▶ Problem to work on
Please print out the entries below unchanged and skip the images.

(Stored items from a collection)
- Opening Delimiter -

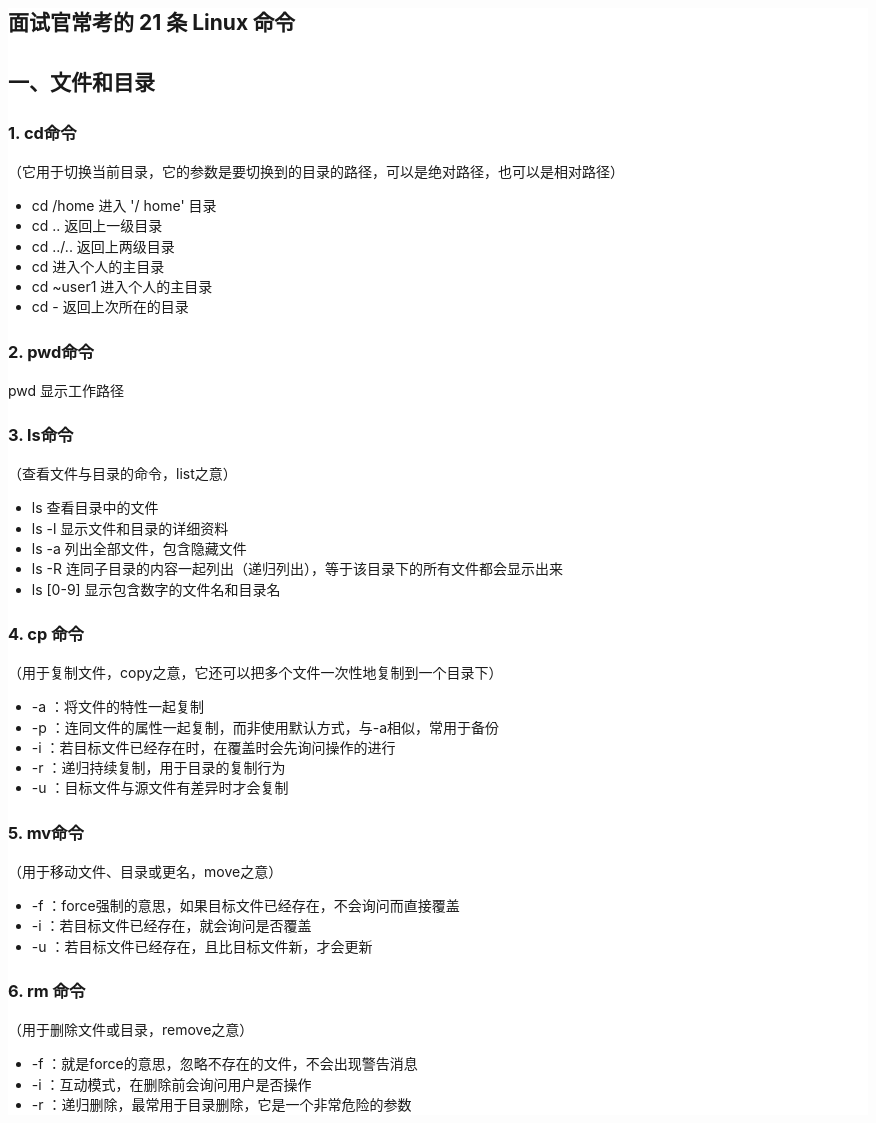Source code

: ## 面试官常考的 21 条 Linux 命令

## 一、文件和目录

### 1. cd命令

（它用于切换当前目录，它的参数是要切换到的目录的路径，可以是绝对路径，也可以是相对路径）

- cd /home   进入 '/ home' 目录
- cd ..       返回上一级目录
- cd ../..     返回上两级目录
- cd        进入个人的主目录
- cd ~user1  进入个人的主目录
- cd -       返回上次所在的目录

### 2. pwd命令

pwd 显示工作路径

### 3. ls命令

（查看文件与目录的命令，list之意）

- ls 查看目录中的文件
- ls -l 显示文件和目录的详细资料
- ls -a 列出全部文件，包含隐藏文件
- ls -R 连同子目录的内容一起列出（递归列出），等于该目录下的所有文件都会显示出来
- ls [0-9] 显示包含数字的文件名和目录名

### 4. cp 命令

（用于复制文件，copy之意，它还可以把多个文件一次性地复制到一个目录下）

- -a ：将文件的特性一起复制
- -p ：连同文件的属性一起复制，而非使用默认方式，与-a相似，常用于备份
- -i ：若目标文件已经存在时，在覆盖时会先询问操作的进行
- -r ：递归持续复制，用于目录的复制行为
- -u ：目标文件与源文件有差异时才会复制

### 5.  mv命令

（用于移动文件、目录或更名，move之意）

- -f ：force强制的意思，如果目标文件已经存在，不会询问而直接覆盖
- -i ：若目标文件已经存在，就会询问是否覆盖
- -u ：若目标文件已经存在，且比目标文件新，才会更新

### 6.  rm 命令

（用于删除文件或目录，remove之意）

- -f ：就是force的意思，忽略不存在的文件，不会出现警告消息
- -i ：互动模式，在删除前会询问用户是否操作
- -r ：递归删除，最常用于目录删除，它是一个非常危险的参数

- Closing Delimiter -

▶ Exercise result
Source code

: ## 面试官常考的 21 条 Linux 命令

## 一、文件和目录

### 1. cd命令

（它用于切换当前目录，它的参数是要切换到的目录的路径，可以是绝对路径，也可以是相对路径）

- cd /home   进入 '/ home' 目录
- cd ..       返回上一级目录
- cd ../..     返回上两级目录
- cd        进入个人的主目录
- cd ~user1  进入个人的主目录
- cd -       返回上次所在的目录

### 2. pwd命令

pwd 显示工作路径

### 3. ls命令

（查看文件与目录的命令，list之意）

- ls 查看目录中的文件
- ls -l 显示文件和目录的详细资料
- ls -a 列出全部文件，包含隐藏文件
- ls -R 连同子目录的内容一起列出（递归列出），等于该目录下的所有文件都会显示出来
- ls [0-9] 显示包含数字的文件名和目录名

### 4. cp 命令

（用于复制文件，copy之意，它还可以把多个文件一次性地复制到一个目录下）

- -a ：将文件的特性一起复制
- -p ：连同文件的属性一起复制，而非使用默认方式，与-a相似，常用于备份
- -i ：若目标文件已经存在时，在覆盖时会先询问操作的进行
- -r ：递归持续复制，用于目录的复制行为
- -u ：目标文件与源文件有差异时才会复制

### 5.  mv命令

（用于移动文件、目录或更名，move之意）

- -f ：force强制的意思，如果目标文件已经存在，不会询问而直接覆盖
- -i ：若目标文件已经存在，就会询问是否覆盖
- -u ：若目标文件已经存在，且比目标文件新，才会更新

### 6.  rm 命令

（用于删除文件或目录，remove之意）

- -f ：就是force的意思，忽略不存在的文件，不会出现警告消息
- -i ：互动模式，在删除前会询问用户是否操作
- -r ：递归删除，最常用于目录删除，它是一个非常危险的参数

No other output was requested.